> **WRITTEN TASK**: Rewrite the rows from the line holding "Фотографии района" through the line holding "крепнет с каждым общим годом.", inclusive, swapping "Бюджет" for "Финансы" and changing nothing else. Leave the pictures out of your answer.

> **SUPPLIED MATERIAL**:
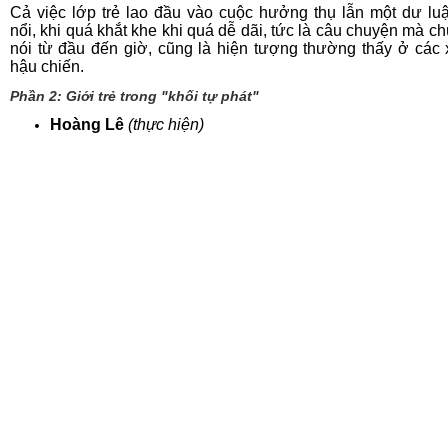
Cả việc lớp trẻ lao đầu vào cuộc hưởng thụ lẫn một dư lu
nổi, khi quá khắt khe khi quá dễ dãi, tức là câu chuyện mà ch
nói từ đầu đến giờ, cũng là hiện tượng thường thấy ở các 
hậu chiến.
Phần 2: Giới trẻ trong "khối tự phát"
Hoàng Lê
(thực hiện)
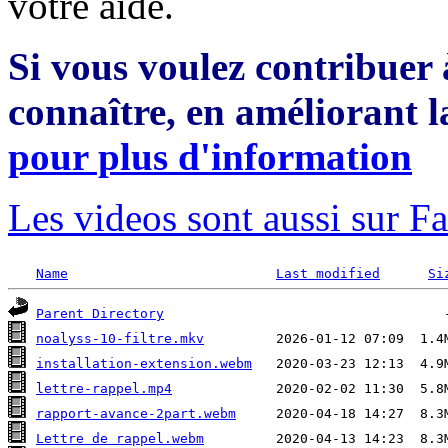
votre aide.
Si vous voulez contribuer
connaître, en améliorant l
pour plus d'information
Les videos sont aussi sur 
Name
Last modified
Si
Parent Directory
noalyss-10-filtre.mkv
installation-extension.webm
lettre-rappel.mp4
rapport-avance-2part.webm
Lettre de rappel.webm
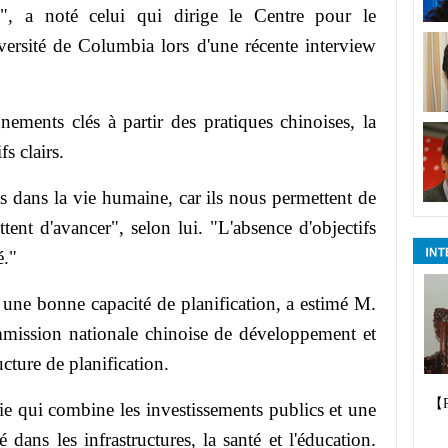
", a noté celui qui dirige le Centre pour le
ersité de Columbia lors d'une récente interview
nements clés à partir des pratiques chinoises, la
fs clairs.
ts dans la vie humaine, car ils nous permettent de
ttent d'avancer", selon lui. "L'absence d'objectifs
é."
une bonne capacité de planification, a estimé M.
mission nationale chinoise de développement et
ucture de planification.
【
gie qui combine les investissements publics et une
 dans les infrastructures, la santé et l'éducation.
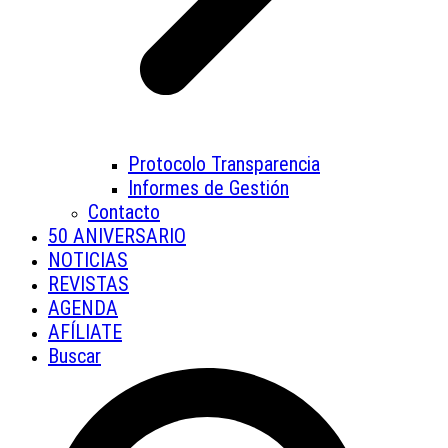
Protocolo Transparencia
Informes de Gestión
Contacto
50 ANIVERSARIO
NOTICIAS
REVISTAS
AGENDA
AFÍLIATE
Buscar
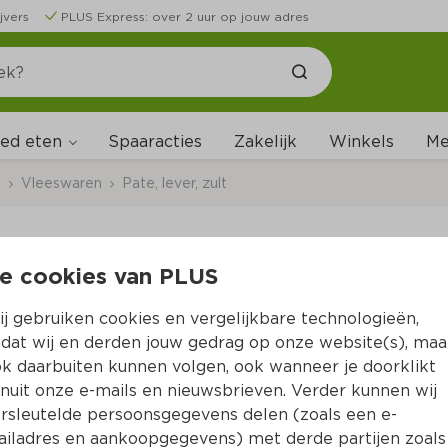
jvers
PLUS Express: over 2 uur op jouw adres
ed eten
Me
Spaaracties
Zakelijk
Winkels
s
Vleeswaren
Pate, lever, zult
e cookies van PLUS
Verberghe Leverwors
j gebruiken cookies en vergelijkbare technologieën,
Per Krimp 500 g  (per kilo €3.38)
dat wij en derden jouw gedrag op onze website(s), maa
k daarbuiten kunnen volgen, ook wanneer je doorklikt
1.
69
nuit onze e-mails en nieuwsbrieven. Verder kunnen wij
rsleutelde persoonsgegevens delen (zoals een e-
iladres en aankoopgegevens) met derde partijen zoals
* * *
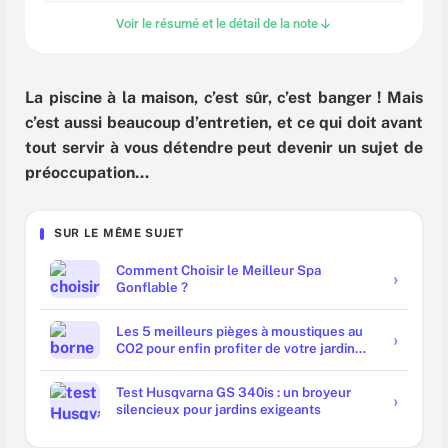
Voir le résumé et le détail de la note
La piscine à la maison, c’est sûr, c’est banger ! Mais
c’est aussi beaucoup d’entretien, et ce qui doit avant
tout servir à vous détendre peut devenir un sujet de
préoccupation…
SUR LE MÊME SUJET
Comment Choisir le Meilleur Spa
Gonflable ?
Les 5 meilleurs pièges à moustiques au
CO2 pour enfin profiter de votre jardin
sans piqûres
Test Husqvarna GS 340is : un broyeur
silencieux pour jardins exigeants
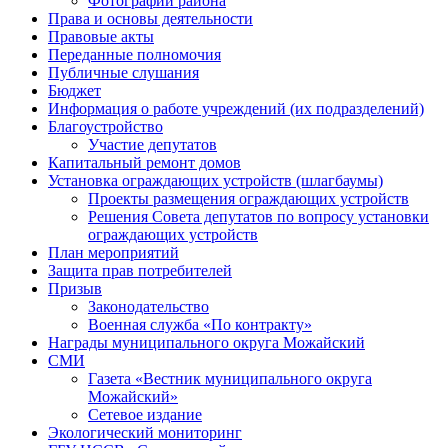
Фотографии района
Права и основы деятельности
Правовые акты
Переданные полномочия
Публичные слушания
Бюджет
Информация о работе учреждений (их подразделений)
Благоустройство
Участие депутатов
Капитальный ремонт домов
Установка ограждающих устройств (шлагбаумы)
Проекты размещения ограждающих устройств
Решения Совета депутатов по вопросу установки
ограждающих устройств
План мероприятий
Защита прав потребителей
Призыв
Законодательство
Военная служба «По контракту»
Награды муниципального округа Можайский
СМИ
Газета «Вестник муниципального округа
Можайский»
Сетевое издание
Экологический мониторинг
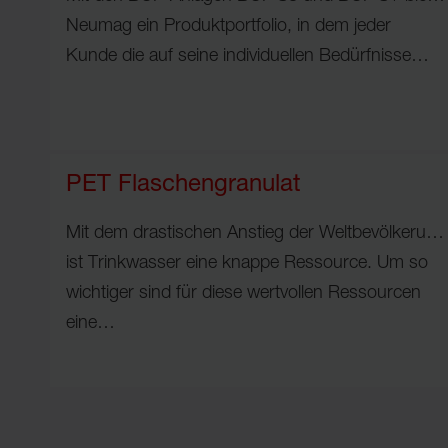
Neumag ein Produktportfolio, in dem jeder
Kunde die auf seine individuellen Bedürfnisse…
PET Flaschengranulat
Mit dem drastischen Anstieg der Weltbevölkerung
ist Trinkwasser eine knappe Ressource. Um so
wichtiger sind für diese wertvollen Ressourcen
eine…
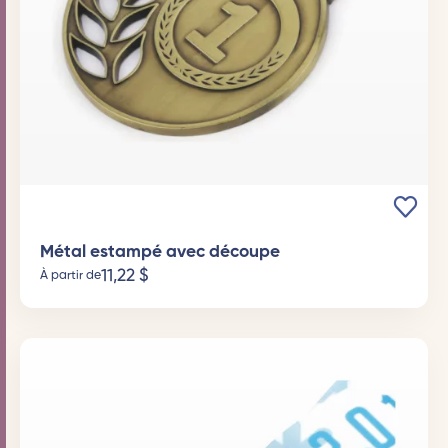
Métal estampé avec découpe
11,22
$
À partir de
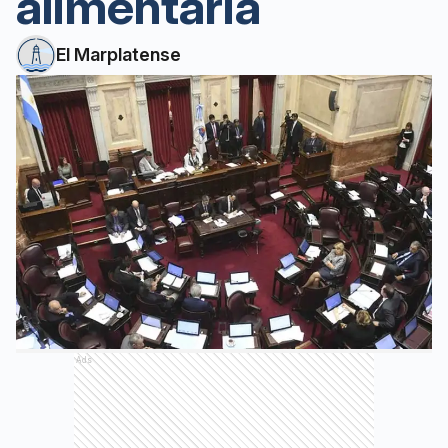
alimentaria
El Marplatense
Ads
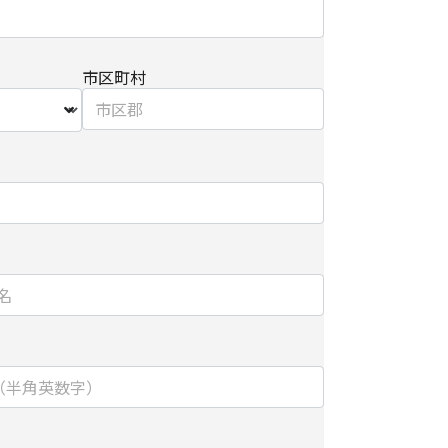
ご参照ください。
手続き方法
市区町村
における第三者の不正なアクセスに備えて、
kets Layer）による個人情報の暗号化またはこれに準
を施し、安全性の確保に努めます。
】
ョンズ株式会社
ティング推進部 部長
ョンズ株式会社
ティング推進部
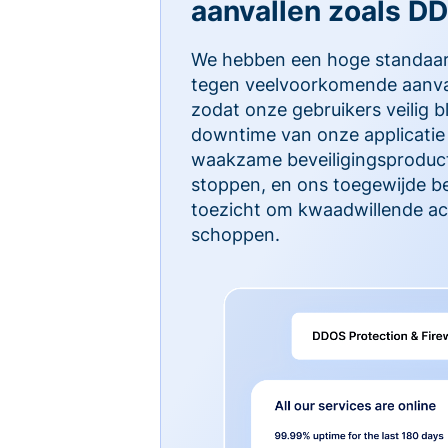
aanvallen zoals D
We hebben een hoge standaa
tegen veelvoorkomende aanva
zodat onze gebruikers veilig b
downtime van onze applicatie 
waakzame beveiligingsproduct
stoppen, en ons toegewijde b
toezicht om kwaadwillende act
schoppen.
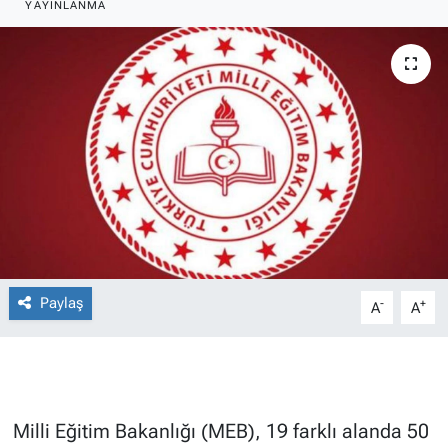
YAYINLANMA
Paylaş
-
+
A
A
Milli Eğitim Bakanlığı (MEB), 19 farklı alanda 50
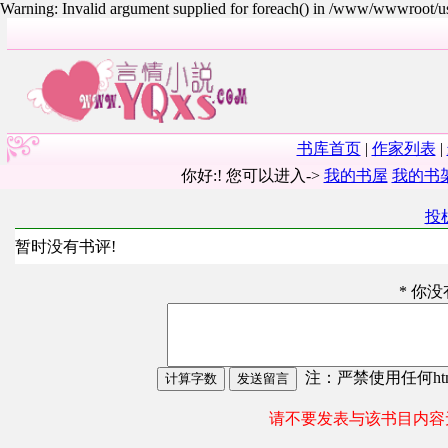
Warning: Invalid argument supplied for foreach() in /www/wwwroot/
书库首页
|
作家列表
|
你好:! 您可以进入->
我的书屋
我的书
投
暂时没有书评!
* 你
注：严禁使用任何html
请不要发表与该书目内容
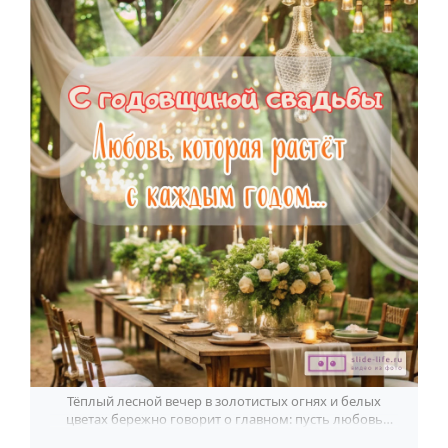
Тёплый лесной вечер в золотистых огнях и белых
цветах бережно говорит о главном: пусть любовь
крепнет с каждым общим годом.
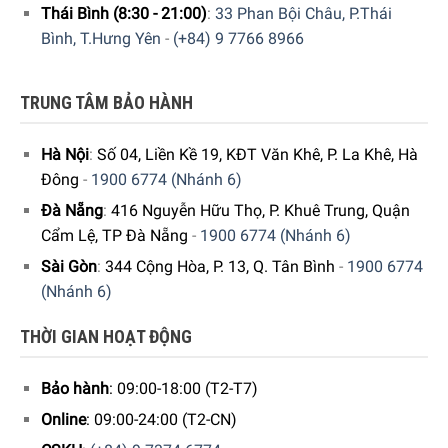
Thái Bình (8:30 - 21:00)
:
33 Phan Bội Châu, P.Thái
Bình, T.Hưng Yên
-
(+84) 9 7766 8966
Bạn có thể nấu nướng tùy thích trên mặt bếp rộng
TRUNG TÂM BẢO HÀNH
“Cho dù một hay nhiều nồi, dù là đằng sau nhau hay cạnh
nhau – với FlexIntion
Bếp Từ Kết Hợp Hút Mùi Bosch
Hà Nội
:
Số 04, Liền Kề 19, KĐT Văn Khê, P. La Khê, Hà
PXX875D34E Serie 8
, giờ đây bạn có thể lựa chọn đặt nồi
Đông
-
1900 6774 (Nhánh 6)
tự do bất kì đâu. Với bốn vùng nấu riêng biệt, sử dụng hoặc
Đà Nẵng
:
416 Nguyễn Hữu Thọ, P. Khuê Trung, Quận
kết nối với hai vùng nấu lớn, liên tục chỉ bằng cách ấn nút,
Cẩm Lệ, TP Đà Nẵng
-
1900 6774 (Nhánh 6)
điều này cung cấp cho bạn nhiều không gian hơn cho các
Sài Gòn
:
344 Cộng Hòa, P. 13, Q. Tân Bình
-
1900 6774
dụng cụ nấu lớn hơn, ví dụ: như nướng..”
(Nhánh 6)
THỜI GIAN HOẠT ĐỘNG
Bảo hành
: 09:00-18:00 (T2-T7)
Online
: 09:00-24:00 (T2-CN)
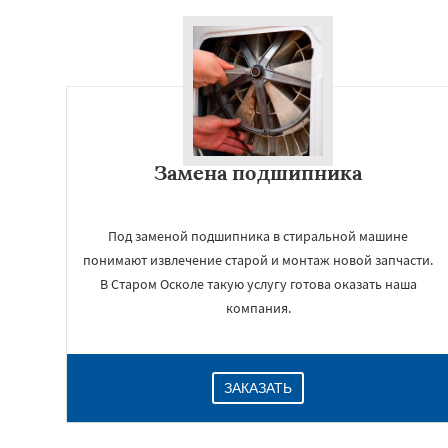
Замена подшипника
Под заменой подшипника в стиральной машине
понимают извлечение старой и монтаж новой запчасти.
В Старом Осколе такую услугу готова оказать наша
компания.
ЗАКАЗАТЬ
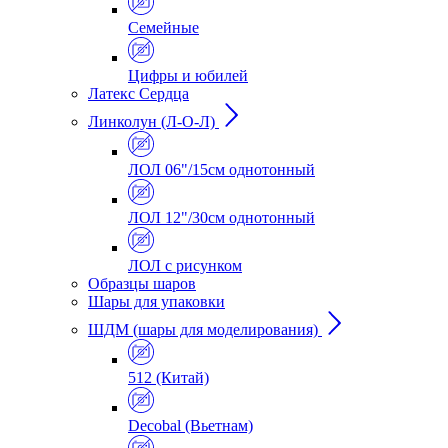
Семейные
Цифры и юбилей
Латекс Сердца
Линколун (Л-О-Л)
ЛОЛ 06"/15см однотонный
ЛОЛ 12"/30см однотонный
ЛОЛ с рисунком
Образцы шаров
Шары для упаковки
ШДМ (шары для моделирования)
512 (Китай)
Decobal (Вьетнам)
==
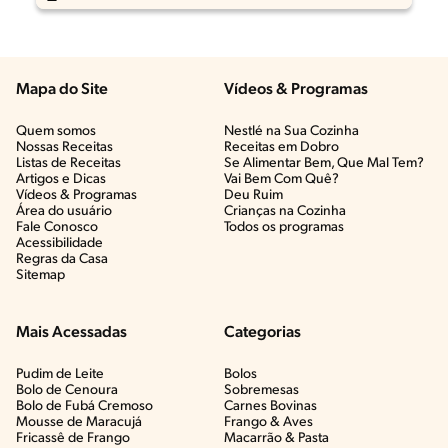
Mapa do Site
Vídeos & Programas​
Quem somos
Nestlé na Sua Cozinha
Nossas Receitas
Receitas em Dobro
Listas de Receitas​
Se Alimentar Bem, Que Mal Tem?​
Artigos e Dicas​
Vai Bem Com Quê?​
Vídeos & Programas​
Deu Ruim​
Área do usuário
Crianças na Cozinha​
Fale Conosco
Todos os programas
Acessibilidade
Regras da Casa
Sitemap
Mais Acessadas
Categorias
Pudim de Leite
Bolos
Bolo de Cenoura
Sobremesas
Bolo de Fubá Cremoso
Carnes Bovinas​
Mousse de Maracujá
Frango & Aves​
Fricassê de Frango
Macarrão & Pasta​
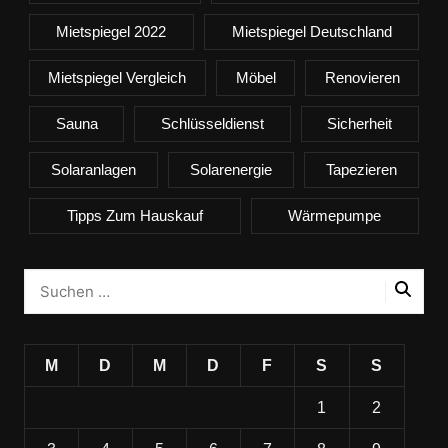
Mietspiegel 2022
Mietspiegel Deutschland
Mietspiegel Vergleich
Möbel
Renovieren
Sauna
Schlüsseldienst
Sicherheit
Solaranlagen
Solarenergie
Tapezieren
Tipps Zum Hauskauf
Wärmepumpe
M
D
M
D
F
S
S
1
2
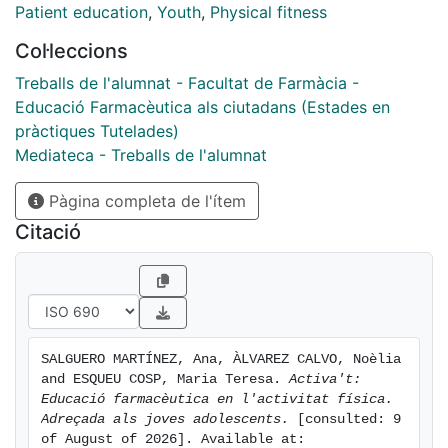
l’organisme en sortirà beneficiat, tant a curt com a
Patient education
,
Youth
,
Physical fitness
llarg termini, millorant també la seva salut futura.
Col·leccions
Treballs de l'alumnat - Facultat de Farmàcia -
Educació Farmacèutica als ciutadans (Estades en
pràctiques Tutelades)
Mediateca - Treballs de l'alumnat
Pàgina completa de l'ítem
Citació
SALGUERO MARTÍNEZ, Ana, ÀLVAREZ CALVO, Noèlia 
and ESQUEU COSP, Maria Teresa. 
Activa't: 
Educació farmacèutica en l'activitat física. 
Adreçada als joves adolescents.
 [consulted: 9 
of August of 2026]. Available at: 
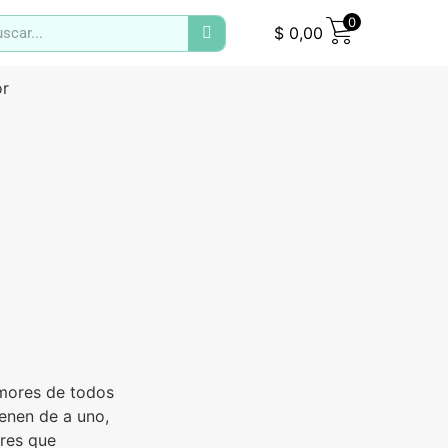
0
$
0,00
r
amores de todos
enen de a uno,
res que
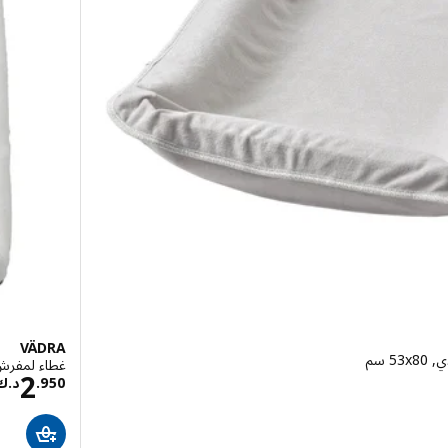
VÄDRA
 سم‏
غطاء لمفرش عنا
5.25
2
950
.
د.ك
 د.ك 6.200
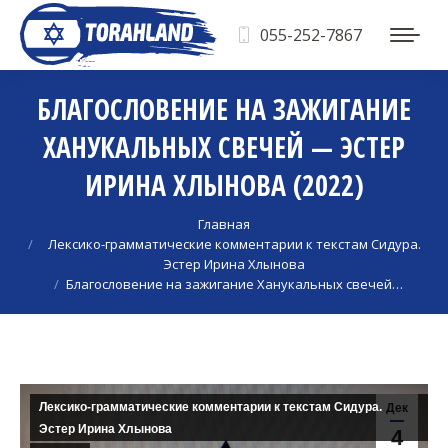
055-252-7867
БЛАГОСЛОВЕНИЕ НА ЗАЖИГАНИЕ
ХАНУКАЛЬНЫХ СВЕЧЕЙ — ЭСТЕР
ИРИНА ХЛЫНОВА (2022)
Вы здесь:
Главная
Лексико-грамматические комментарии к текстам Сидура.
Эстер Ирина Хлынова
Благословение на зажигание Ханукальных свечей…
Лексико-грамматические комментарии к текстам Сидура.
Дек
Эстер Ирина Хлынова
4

> **OUTPUT FOR THIS EXERCISE**:
Фотографии района
Права и основы деятельности
Правовые акты
Переданные полномочия
Публичные слушания
Финансы
Информация о работе учреждений (их подразделений)
Благоустройство
Участие депутатов
Капитальный ремонт домов
Установка ограждающих устройств (шлагбаумы)
Проекты размещения ограждающих устройств
Решения Совета депутатов по вопросу установки
ограждающих устройств
План мероприятий
Защита прав потребителей
Призыв
Законодательство
Военная служба «По контракту»
Награды муниципального округа Можайский
СМИ
Газета «Вестник муниципального округа
Можайский»
Сетевое издание
Экологический мониторинг
Neumag ein Produktportfolio, in dem jeder
Kunde die auf seine individuellen Bedürfnisse…
PET Flaschengranulat
Mit dem drastischen Anstieg der Weltbevölkerung
ist Trinkwasser eine knappe Ressource. Um so
wichtiger sind für diese wertvollen Ressourcen
eine…
Métal estampé avec découpe
11,22
$
À partir de
alimentaria
El Marplatense
Ads
ご参照ください。
手続き方法
市区町村
における第三者の不正なアクセスに備えて、
kets Layer）による個人情報の暗号化またはこれに準
を施し、安全性の確保に努めます。
】
ョンズ株式会社
ティング推進部 部長
ョンズ株式会社
ティング推進部
aanvallen zoals D
We hebben een hoge standaa
tegen veelvoorkomende aanva
zodat onze gebruikers veilig b
downtime van onze applicatie 
waakzame beveiligingsproduct
stoppen, en ons toegewijde b
toezicht om kwaadwillende act
schoppen.
YAYINLANMA
Paylaş
-
+
A
A
Milli Eğitim Bakanlığı (MEB), 19 farklı alanda 50
Warning: Invalid argument supplied for foreach() in /www/wwwroot/
书库首页
|
作家列表
|
你好:! 您可以进入->
我的书屋
我的书
投
暂时没有书评!
* 你
注：严禁使用任何html
请不要发表与该书目内容
Тёплый лесной вечер в золотистых огнях и белых
цветах бережно говорит о главном: пусть любовь
крепнет с каждым общим годом.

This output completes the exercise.